Still, its period setting is beyond compare for a film of its ilk, the central haunted house is impeccable, and the images on-screen are often breathtaking, especially the titular Crimson Peak named because of the red clay bubbling up from the earth and creating a wonderful contrast with the white snow it meets at the surface.You could do worse selecting a movie, but we know Del Toro can do better.

2.5 out of 5 Stars

 

Crimson Peak

By Matt Greene

Director del Toro (Pan’s Labyrinth, Hellboy) creates beautifully lush, twisted and horrific imagery in his films, skillfully highlighting his nightmarish designs when appropriate yet allowing them to just exist subtly at times. Crimson Peak is no different; there are frames here that would fit snuggly within any gothic art gallery. With bright cartoon-like colors on top of superbly stylized darkness, we’re transported into this world with ease. Unfortunately, del Toro seems to have become less interested in effective storytelling than style. Behind CP’s layers of dark beauty is a graceless narrative with clunky themes.

It’s an ambitious tale, no question. Without giving too much away, we follow Wasikowska’s character, a young heir haunted by ghosts, as she moves to an eerie old mansion with her new husband (Hiddleston) and his withdrawn sister (Chastain). Along the way, it confuses quantity of thought with quality.
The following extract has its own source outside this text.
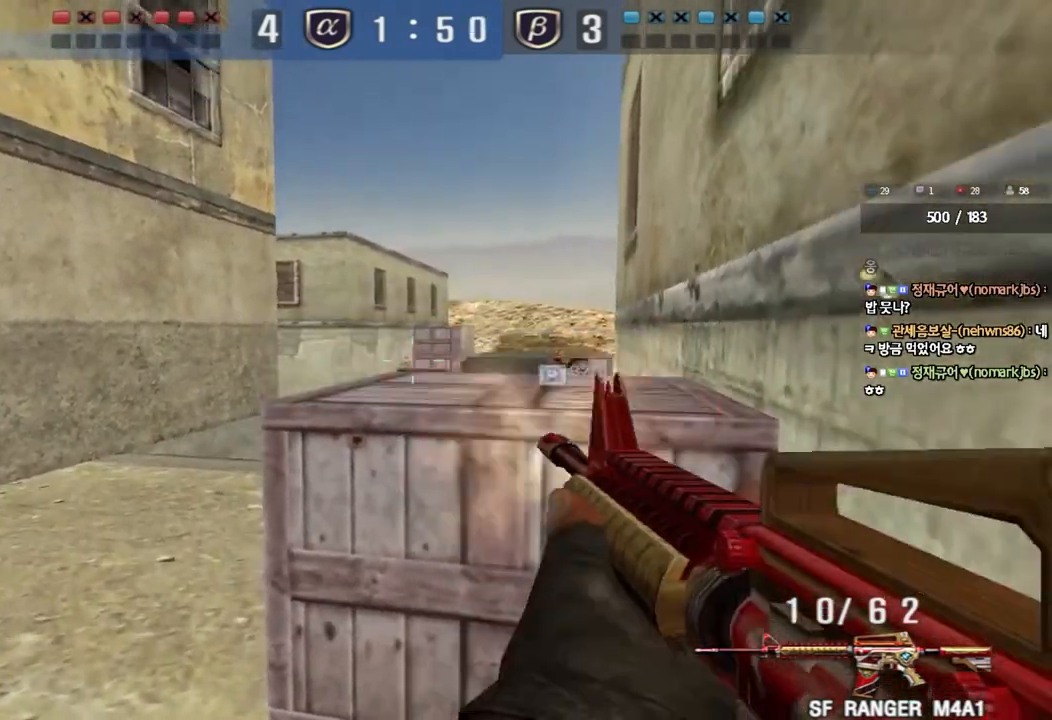
{"keys": ["ctrl", "r"], "events": [[467, "ctrl", "down"], [483, "r", "down"]]}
It’s individually competent as a haunted house / costume drama / tragic romance / gothic mystery, yet juggles them clumsily. It deals with interesting ideas about misplaced fear and the danger of mindless attraction, but with much too heavy a hand (literal moths flying towards light). It’s delivers unendingly strange characters through powerhouse performances, but blunt symbolism and overly flowery dialogue cloud them from truly shining.

These dichotomies are frustrating, especially when it’s all set within one of the greatest creepy houses in cinema history; it’s dark, charactered, and fully alive abode that is like a ghost itself. It’s much more intriguing than the journey of our protagonist, which never allows for mystery or surprise of any kind. All of this adds up to an oddly inconsequential outing for one of our modern visual masters.